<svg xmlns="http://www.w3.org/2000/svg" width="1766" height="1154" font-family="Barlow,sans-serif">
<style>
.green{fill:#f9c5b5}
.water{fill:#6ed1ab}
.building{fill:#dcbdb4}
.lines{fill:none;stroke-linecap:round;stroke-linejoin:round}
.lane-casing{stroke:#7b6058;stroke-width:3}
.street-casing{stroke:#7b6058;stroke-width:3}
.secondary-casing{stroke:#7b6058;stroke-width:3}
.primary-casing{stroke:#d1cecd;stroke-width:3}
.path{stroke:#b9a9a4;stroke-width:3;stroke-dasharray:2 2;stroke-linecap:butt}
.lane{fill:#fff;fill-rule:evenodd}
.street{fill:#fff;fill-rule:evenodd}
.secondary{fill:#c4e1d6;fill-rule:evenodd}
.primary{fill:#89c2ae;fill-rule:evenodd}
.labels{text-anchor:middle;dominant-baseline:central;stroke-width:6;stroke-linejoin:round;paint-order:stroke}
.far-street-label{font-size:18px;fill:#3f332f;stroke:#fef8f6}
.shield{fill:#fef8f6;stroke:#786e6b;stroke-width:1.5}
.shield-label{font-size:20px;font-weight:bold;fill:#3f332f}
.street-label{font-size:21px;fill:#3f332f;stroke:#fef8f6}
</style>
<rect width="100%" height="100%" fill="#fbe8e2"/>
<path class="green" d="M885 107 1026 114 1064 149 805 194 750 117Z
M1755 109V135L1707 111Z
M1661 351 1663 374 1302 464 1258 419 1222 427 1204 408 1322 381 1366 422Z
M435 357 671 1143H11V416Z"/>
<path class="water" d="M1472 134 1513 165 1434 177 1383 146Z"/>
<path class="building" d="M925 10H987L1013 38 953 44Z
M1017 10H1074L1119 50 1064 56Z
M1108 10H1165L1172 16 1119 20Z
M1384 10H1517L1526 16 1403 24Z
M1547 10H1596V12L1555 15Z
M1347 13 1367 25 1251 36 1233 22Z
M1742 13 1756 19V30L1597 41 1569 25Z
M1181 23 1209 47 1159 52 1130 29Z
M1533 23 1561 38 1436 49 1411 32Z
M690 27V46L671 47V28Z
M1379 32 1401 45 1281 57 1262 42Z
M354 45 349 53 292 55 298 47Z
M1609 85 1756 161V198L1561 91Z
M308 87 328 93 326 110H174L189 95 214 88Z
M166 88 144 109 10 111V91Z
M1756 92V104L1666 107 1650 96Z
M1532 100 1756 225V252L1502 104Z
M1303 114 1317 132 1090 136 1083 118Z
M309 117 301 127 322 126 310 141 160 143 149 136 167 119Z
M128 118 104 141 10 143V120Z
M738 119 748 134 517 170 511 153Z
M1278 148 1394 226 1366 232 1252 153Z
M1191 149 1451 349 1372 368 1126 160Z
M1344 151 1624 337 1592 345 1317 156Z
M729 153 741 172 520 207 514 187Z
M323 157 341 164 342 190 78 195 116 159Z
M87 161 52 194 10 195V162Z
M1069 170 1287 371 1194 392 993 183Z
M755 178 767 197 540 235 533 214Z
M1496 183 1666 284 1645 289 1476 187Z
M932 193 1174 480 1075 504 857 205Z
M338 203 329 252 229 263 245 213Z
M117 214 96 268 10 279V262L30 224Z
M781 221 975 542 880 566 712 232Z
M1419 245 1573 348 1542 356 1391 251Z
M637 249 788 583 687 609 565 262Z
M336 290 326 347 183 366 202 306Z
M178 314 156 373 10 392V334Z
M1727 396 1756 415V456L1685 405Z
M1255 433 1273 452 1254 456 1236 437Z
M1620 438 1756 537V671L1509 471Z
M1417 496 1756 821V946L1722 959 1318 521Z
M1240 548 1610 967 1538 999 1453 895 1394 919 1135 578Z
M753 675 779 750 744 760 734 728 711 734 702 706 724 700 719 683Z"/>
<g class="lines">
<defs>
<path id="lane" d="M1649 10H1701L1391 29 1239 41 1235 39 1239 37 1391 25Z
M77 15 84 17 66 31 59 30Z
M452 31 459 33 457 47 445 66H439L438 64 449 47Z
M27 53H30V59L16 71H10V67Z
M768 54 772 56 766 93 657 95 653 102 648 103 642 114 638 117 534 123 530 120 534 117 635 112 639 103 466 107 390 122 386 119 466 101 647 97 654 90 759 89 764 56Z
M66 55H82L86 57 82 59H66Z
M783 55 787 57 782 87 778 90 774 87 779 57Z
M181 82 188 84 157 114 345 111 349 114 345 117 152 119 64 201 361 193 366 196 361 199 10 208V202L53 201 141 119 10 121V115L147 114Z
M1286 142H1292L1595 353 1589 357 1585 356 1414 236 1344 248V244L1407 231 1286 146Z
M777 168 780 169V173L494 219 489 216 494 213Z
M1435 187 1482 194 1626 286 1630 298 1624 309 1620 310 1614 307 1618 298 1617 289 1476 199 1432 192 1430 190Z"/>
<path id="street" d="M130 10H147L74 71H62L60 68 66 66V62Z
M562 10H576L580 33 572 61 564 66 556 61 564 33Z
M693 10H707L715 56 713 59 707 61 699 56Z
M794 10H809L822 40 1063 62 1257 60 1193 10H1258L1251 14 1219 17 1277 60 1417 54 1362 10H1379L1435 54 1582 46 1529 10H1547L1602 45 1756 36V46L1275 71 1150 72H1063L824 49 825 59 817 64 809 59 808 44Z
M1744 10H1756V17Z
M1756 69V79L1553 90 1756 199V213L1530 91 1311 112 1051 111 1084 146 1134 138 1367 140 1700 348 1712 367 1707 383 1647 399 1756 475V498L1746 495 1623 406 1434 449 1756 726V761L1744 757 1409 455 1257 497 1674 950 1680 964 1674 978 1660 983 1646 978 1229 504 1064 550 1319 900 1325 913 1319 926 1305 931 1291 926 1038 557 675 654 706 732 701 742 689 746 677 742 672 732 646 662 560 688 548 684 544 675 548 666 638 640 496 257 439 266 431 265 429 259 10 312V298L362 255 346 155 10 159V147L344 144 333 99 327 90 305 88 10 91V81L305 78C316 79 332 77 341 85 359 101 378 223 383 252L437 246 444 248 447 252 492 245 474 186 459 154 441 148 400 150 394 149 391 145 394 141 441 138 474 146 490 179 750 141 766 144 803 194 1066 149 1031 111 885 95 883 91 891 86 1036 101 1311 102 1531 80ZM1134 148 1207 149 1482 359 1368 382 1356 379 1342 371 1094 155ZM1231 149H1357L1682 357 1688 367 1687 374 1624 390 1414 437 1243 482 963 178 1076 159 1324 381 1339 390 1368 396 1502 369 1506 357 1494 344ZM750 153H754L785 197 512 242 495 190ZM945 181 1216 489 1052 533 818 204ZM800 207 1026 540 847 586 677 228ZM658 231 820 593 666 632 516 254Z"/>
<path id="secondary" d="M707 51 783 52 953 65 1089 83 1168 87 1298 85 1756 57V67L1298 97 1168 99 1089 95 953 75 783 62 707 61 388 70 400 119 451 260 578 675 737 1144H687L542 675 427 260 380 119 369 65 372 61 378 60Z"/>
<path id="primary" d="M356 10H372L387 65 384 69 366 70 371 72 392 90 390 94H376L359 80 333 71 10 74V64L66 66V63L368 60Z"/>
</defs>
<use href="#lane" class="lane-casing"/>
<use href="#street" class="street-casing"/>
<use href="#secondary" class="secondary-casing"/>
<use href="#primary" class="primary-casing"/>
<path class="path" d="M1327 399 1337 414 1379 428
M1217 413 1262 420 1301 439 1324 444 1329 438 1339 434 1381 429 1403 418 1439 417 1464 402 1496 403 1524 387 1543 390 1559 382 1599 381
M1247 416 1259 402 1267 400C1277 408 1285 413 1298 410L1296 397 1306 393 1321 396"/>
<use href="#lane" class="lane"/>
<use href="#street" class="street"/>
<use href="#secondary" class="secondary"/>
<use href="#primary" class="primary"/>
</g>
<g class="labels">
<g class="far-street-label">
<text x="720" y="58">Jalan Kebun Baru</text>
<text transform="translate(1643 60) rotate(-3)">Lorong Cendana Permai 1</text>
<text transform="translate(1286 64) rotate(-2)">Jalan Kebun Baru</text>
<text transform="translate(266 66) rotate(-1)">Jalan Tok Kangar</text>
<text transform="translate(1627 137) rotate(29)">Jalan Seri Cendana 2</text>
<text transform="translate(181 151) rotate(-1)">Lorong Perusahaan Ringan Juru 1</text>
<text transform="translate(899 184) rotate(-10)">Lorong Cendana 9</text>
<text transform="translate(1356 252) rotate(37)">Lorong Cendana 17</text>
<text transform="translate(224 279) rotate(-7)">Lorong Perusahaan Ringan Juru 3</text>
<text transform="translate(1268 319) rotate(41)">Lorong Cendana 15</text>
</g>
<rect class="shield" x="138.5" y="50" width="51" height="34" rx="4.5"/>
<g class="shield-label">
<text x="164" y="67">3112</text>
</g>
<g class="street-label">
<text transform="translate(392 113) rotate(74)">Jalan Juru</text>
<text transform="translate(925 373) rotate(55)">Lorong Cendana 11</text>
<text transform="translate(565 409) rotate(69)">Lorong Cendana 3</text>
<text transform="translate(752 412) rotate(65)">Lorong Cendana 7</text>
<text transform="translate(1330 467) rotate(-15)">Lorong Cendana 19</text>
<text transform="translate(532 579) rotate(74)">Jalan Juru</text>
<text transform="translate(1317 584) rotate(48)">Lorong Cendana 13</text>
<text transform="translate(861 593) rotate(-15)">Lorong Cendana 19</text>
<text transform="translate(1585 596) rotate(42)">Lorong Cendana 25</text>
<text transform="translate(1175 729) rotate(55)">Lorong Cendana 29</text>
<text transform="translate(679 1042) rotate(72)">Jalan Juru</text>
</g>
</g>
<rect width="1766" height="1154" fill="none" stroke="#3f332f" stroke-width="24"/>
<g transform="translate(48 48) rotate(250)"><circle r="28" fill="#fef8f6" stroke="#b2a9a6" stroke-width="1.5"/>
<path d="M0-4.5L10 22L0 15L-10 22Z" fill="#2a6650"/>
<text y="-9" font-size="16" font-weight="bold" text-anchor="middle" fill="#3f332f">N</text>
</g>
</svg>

▬▬▬

### REQUIRED WORK
Please show, exactly as written, every line above that contains the word "evenodd".

### YOUR SOLUTION
.lane{fill:#fff;fill-rule:evenodd}
.street{fill:#fff;fill-rule:evenodd}
.secondary{fill:#c4e1d6;fill-rule:evenodd}
.primary{fill:#89c2ae;fill-rule:evenodd}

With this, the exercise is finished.